During the entire operating time, the electrolyte was supplied and filtered in the bypass flow to the electrolysis cell described above, so that the entire bath volume was circulated once every 3 to 14 days, depending on the bath load. The through the sludge discharge O 96/41905 PCT / EP96 / 02439

- 12 -

Losses of chemicals caused have been added. The electrolyte was in a steady state with a total content of metals (predominantly iron, chromium and nickel) of 2.5 to 4% by weight. The electrolyte remained functional and the results achieved corresponded to the quality expectations according to the current state of the art. After the stationary state of the electrolyte had been reached, the entire amount of metal removed during the electropolishing was precipitated as metal salt sludge immediately during the electrolysis and was removed from the electrolyte in concentrated form via the filter circuit.

Separate from the above investigations, used electrolyte solution of various compositions was also demetallized. The electrolytic cell corresponded to the above information. It was found that the most typical examples of electropolishing solutions can be viewed with a wide variety of compositions, successful demetallization is achieved and since the electropolishing solutions have been successfully regenerated.

Execution examples;

Used electrolytes of the following composition were demetallized. A polypropylene sintered material was used as the partition (Vyon T; 1.5 mm thick, pore diameter 0.3 - 5 μm).
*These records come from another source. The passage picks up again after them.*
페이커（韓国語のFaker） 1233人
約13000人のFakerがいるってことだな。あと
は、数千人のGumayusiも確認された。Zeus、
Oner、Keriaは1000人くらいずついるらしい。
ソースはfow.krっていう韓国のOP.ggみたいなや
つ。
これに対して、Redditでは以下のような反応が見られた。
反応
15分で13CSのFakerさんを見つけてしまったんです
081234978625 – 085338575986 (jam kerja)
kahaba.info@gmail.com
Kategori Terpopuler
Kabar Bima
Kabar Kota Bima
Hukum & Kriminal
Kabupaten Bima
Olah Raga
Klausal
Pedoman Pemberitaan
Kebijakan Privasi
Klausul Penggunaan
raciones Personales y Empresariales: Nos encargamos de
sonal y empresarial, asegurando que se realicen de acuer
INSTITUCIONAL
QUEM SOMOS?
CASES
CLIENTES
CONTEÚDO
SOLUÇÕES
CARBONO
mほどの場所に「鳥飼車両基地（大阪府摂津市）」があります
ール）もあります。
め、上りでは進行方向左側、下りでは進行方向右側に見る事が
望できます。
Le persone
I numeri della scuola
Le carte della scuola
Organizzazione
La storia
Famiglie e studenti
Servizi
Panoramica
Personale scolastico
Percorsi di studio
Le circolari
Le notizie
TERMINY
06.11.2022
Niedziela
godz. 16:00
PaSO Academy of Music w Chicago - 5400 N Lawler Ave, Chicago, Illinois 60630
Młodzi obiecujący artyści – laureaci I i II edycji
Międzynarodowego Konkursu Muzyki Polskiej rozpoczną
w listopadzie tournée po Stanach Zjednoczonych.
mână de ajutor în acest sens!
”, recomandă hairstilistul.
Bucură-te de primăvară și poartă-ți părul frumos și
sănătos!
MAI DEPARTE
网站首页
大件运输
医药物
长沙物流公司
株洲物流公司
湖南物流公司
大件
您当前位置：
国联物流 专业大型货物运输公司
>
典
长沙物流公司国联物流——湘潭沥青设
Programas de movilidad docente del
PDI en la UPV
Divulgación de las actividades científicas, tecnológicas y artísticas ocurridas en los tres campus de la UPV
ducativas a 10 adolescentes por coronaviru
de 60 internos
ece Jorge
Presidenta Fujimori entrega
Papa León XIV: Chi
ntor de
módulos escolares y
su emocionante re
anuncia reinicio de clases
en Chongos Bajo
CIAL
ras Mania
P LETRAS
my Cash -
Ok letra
1) Density: 1,760 H ₂ S0 ₄ : 35.1% by weight H ₃ P0 ₄ : 37.8% by weight iron: 4.5% by weight 82 g / 1

The demetallization was carried out at 60 ° C // 3 V // 1.5 A / l // 20 hours. An electrolyte of the following composition was obtained: Density: 1,675

H ₂ S0 ₄ : 31% by weight

H ₃ P0 ₄ : 38% by weight

Iron: 2.5% by weight 41 g / 1

2) Density: 1,760

H ₂ S0 ₄ : 21% by weight

H ₃ P0 ₄ : 43% by weight

Iron: 4.5% by weight 80 g / 1

Demetallization: 60 ° C // 2.5 V // 1.2 A / l // 20 hours

Density: 1,610

Iron: 2.5% by weight 37 g / 1

3) Density: 1,750

Iron: 5% by weight 89 g / 1

Demetallization: 60 ° C // 3 V // 1.5 A / l // 18 hours

Density: 1,675

H ₂ S0 ₄ : 35.1% by weight

H ₃ P0 ₄ : 28.5% by weight

Iron: 2.5% by weight 42 g / 1

After adding the sulfuric acid consumed by precipitation and adjusting the density to the required values, the electrolytes can be used again without problems.

Claims

Patent claims

1. A process for demetallizing mixtures which essentially contain phosphoric acid and sulfuric acid, the mixture being fed to an electrolysis cell with a partition between the anodic and cathodic region of the electrolysis cell and the Fe (III ) - ions are reduced to Fe (II) ions and, when the solubility limit is reached, precipitated as FeSO and the precipitates are separated off.

2. Use of a method according to claim 1 in the electropolishing of stainless steel surfaces, in which

a sulfuric acid / phosphoric acid mixture is used as the electrolyte,

- The electrolyte is subjected to electrolysis separately continuously or discontinuously, Fe (III) ions being reduced to Fe (II) ions and

- precipitates are filtered off and the filtrate is returned to the electrolyte.

3. Use according to claim 2, characterized in that in the rinsing process following the electropolishing, the rinsing water is circulated.

4. Use according to claim 3, characterized in that the electrolyte obtained from the rinsing water circuit is recycled.